[[ INFORMATION SHOWN open ]]

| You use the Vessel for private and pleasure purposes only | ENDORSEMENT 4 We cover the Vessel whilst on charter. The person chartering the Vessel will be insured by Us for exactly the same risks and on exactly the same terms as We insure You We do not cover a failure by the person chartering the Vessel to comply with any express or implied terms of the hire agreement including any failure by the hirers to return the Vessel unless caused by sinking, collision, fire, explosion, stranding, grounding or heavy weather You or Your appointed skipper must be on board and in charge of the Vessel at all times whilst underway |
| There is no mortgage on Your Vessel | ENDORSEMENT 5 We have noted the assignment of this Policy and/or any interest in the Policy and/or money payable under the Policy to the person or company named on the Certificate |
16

[[ INFORMATION SHOWN closed ]]

■ ASSIGNMENT: Output the entire listing exactly as it appears above.

■ RESPONSE BELOW:
| You use the Vessel for private and pleasure purposes only | ENDORSEMENT 4 We cover the Vessel whilst on charter. The person chartering the Vessel will be insured by Us for exactly the same risks and on exactly the same terms as We insure You We do not cover a failure by the person chartering the Vessel to comply with any express or implied terms of the hire agreement including any failure by the hirers to return the Vessel unless caused by sinking, collision, fire, explosion, stranding, grounding or heavy weather You or Your appointed skipper must be on board and in charge of the Vessel at all times whilst underway |
| There is no mortgage on Your Vessel | ENDORSEMENT 5 We have noted the assignment of this Policy and/or any interest in the Policy and/or money payable under the Policy to the person or company named on the Certificate |
16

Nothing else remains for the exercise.